Saved entries
┏━━
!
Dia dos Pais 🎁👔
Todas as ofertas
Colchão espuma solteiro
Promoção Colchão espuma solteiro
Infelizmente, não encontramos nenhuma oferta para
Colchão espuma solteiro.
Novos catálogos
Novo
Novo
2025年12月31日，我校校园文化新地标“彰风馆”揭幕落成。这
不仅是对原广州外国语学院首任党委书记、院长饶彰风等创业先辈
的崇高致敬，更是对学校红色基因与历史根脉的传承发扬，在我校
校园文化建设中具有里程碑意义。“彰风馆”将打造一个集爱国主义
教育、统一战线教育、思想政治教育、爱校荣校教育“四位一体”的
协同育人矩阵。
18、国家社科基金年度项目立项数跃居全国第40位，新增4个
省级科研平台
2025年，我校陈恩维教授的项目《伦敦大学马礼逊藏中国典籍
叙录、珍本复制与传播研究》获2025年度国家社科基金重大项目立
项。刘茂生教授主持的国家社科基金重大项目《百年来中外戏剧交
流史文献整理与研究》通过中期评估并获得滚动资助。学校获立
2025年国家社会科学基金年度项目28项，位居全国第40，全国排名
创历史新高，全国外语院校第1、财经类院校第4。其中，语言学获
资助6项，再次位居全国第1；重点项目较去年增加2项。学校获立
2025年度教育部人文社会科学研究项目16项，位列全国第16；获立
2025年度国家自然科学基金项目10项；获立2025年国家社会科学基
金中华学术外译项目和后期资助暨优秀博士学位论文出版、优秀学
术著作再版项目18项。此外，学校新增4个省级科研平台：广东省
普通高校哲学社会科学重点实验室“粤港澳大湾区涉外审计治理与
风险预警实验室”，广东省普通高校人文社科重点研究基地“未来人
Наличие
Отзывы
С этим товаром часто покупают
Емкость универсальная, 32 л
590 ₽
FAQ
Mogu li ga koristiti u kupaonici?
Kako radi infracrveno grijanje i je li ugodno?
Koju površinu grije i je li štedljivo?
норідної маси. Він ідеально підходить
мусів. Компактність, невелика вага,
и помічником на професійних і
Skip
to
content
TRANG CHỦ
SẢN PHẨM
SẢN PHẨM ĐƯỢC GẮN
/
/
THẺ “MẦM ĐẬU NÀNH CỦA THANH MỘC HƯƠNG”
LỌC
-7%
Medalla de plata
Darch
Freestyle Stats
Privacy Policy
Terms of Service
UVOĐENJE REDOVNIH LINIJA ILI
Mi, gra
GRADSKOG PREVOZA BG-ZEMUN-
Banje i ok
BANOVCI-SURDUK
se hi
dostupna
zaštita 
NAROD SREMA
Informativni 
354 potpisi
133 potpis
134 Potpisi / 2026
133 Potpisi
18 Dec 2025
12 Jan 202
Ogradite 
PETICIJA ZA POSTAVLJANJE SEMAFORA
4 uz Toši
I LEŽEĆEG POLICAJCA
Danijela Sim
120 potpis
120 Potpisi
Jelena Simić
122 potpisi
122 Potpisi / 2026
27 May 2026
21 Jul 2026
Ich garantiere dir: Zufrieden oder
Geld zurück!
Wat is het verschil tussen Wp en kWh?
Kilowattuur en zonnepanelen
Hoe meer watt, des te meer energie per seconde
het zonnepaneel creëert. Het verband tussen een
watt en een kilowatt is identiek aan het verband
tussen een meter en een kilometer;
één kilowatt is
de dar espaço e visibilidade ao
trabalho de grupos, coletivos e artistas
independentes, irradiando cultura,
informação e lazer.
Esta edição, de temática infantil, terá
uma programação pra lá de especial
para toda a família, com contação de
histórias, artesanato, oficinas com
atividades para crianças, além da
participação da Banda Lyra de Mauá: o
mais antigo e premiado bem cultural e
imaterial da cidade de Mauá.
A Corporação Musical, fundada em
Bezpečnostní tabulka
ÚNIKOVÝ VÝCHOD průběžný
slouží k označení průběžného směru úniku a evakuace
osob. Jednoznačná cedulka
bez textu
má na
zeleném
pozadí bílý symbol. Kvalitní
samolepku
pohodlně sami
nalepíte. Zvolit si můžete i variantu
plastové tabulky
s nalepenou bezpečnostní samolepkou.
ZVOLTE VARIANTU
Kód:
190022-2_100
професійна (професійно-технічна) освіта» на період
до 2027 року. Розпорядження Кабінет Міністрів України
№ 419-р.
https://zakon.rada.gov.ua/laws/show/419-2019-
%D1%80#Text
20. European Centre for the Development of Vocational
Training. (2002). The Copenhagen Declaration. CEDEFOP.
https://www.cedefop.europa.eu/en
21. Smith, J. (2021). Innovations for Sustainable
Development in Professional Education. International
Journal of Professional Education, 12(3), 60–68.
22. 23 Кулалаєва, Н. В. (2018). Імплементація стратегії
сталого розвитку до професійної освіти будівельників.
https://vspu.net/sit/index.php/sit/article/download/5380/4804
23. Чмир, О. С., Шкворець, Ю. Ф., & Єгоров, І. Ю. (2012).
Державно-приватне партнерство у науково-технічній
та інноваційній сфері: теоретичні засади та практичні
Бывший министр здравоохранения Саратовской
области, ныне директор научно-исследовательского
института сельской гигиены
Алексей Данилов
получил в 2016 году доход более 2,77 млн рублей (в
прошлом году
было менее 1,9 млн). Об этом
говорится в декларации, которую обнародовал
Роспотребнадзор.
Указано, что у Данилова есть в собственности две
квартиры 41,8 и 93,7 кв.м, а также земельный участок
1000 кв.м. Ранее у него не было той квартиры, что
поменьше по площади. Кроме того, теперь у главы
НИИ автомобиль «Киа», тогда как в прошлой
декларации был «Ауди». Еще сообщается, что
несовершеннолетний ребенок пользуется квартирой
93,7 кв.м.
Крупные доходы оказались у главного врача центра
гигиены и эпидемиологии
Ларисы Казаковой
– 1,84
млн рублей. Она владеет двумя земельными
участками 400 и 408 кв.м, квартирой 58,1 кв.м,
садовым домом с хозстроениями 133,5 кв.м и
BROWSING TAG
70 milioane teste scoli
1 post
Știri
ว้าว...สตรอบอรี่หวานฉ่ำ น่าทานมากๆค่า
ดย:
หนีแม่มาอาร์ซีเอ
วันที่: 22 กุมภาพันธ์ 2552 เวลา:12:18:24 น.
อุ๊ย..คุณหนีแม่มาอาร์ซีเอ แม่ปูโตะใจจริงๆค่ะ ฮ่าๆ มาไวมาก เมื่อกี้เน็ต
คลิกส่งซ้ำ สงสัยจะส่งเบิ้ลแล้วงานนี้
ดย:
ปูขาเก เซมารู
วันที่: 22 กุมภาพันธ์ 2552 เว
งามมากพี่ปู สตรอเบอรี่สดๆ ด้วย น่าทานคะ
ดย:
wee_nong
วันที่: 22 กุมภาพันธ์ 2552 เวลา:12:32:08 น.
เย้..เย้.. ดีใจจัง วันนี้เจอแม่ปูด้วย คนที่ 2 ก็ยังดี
┗━━
Description of the task
Extract the text of every one of the records above, reproducing each line without any change.

Task solution
!
Dia dos Pais 🎁👔
Todas as ofertas
Colchão espuma solteiro
Promoção Colchão espuma solteiro
Infelizmente, não encontramos nenhuma oferta para
Colchão espuma solteiro.
Novos catálogos
Novo
Novo
2025年12月31日，我校校园文化新地标“彰风馆”揭幕落成。这
不仅是对原广州外国语学院首任党委书记、院长饶彰风等创业先辈
的崇高致敬，更是对学校红色基因与历史根脉的传承发扬，在我校
校园文化建设中具有里程碑意义。“彰风馆”将打造一个集爱国主义
教育、统一战线教育、思想政治教育、爱校荣校教育“四位一体”的
协同育人矩阵。
18、国家社科基金年度项目立项数跃居全国第40位，新增4个
省级科研平台
2025年，我校陈恩维教授的项目《伦敦大学马礼逊藏中国典籍
叙录、珍本复制与传播研究》获2025年度国家社科基金重大项目立
项。刘茂生教授主持的国家社科基金重大项目《百年来中外戏剧交
流史文献整理与研究》通过中期评估并获得滚动资助。学校获立
2025年国家社会科学基金年度项目28项，位居全国第40，全国排名
创历史新高，全国外语院校第1、财经类院校第4。其中，语言学获
资助6项，再次位居全国第1；重点项目较去年增加2项。学校获立
2025年度教育部人文社会科学研究项目16项，位列全国第16；获立
2025年度国家自然科学基金项目10项；获立2025年国家社会科学基
金中华学术外译项目和后期资助暨优秀博士学位论文出版、优秀学
术著作再版项目18项。此外，学校新增4个省级科研平台：广东省
普通高校哲学社会科学重点实验室“粤港澳大湾区涉外审计治理与
风险预警实验室”，广东省普通高校人文社科重点研究基地“未来人
Наличие
Отзывы
С этим товаром часто покупают
Емкость универсальная, 32 л
590 ₽
FAQ
Mogu li ga koristiti u kupaonici?
Kako radi infracrveno grijanje i je li ugodno?
Koju površinu grije i je li štedljivo?
норідної маси. Він ідеально підходить
мусів. Компактність, невелика вага,
и помічником на професійних і
Skip
to
content
TRANG CHỦ
SẢN PHẨM
SẢN PHẨM ĐƯỢC GẮN
/
/
THẺ “MẦM ĐẬU NÀNH CỦA THANH MỘC HƯƠNG”
LỌC
-7%
Medalla de plata
Darch
Freestyle Stats
Privacy Policy
Terms of Service
UVOĐENJE REDOVNIH LINIJA ILI
Mi, gra
GRADSKOG PREVOZA BG-ZEMUN-
Banje i ok
BANOVCI-SURDUK
se hi
dostupna
zaštita 
NAROD SREMA
Informativni 
354 potpisi
133 potpis
134 Potpisi / 2026
133 Potpisi
18 Dec 2025
12 Jan 202
Ogradite 
PETICIJA ZA POSTAVLJANJE SEMAFORA
4 uz Toši
I LEŽEĆEG POLICAJCA
Danijela Sim
120 potpis
120 Potpisi
Jelena Simić
122 potpisi
122 Potpisi / 2026
27 May 2026
21 Jul 2026
Ich garantiere dir: Zufrieden oder
Geld zurück!
Wat is het verschil tussen Wp en kWh?
Kilowattuur en zonnepanelen
Hoe meer watt, des te meer energie per seconde
het zonnepaneel creëert. Het verband tussen een
watt en een kilowatt is identiek aan het verband
tussen een meter en een kilometer;
één kilowatt is
de dar espaço e visibilidade ao
trabalho de grupos, coletivos e artistas
independentes, irradiando cultura,
informação e lazer.
Esta edição, de temática infantil, terá
uma programação pra lá de especial
para toda a família, com contação de
histórias, artesanato, oficinas com
atividades para crianças, além da
participação da Banda Lyra de Mauá: o
mais antigo e premiado bem cultural e
imaterial da cidade de Mauá.
A Corporação Musical, fundada em
Bezpečnostní tabulka
ÚNIKOVÝ VÝCHOD průběžný
slouží k označení průběžného směru úniku a evakuace
osob. Jednoznačná cedulka
bez textu
má na
zeleném
pozadí bílý symbol. Kvalitní
samolepku
pohodlně sami
nalepíte. Zvolit si můžete i variantu
plastové tabulky
s nalepenou bezpečnostní samolepkou.
ZVOLTE VARIANTU
Kód:
190022-2_100
професійна (професійно-технічна) освіта» на період
до 2027 року. Розпорядження Кабінет Міністрів України
№ 419-р.
https://zakon.rada.gov.ua/laws/show/419-2019-
%D1%80#Text
20. European Centre for the Development of Vocational
Training. (2002). The Copenhagen Declaration. CEDEFOP.
https://www.cedefop.europa.eu/en
21. Smith, J. (2021). Innovations for Sustainable
Development in Professional Education. International
Journal of Professional Education, 12(3), 60–68.
22. 23 Кулалаєва, Н. В. (2018). Імплементація стратегії
сталого розвитку до професійної освіти будівельників.
https://vspu.net/sit/index.php/sit/article/download/5380/4804
23. Чмир, О. С., Шкворець, Ю. Ф., & Єгоров, І. Ю. (2012).
Державно-приватне партнерство у науково-технічній
та інноваційній сфері: теоретичні засади та практичні
Бывший министр здравоохранения Саратовской
области, ныне директор научно-исследовательского
института сельской гигиены
Алексей Данилов
получил в 2016 году доход более 2,77 млн рублей (в
прошлом году
было менее 1,9 млн). Об этом
говорится в декларации, которую обнародовал
Роспотребнадзор.
Указано, что у Данилова есть в собственности две
квартиры 41,8 и 93,7 кв.м, а также земельный участок
1000 кв.м. Ранее у него не было той квартиры, что
поменьше по площади. Кроме того, теперь у главы
НИИ автомобиль «Киа», тогда как в прошлой
декларации был «Ауди». Еще сообщается, что
несовершеннолетний ребенок пользуется квартирой
93,7 кв.м.
Крупные доходы оказались у главного врача центра
гигиены и эпидемиологии
Ларисы Казаковой
– 1,84
млн рублей. Она владеет двумя земельными
участками 400 и 408 кв.м, квартирой 58,1 кв.м,
садовым домом с хозстроениями 133,5 кв.м и
BROWSING TAG
70 milioane teste scoli
1 post
Știri
ว้าว...สตรอบอรี่หวานฉ่ำ น่าทานมากๆค่า
ดย:
หนีแม่มาอาร์ซีเอ
วันที่: 22 กุมภาพันธ์ 2552 เวลา:12:18:24 น.
อุ๊ย..คุณหนีแม่มาอาร์ซีเอ แม่ปูโตะใจจริงๆค่ะ ฮ่าๆ มาไวมาก เมื่อกี้เน็ต
คลิกส่งซ้ำ สงสัยจะส่งเบิ้ลแล้วงานนี้
ดย:
ปูขาเก เซมารู
วันที่: 22 กุมภาพันธ์ 2552 เว
งามมากพี่ปู สตรอเบอรี่สดๆ ด้วย น่าทานคะ
ดย:
wee_nong
วันที่: 22 กุมภาพันธ์ 2552 เวลา:12:32:08 น.
เย้..เย้.. ดีใจจัง วันนี้เจอแม่ปูด้วย คนที่ 2 ก็ยังดี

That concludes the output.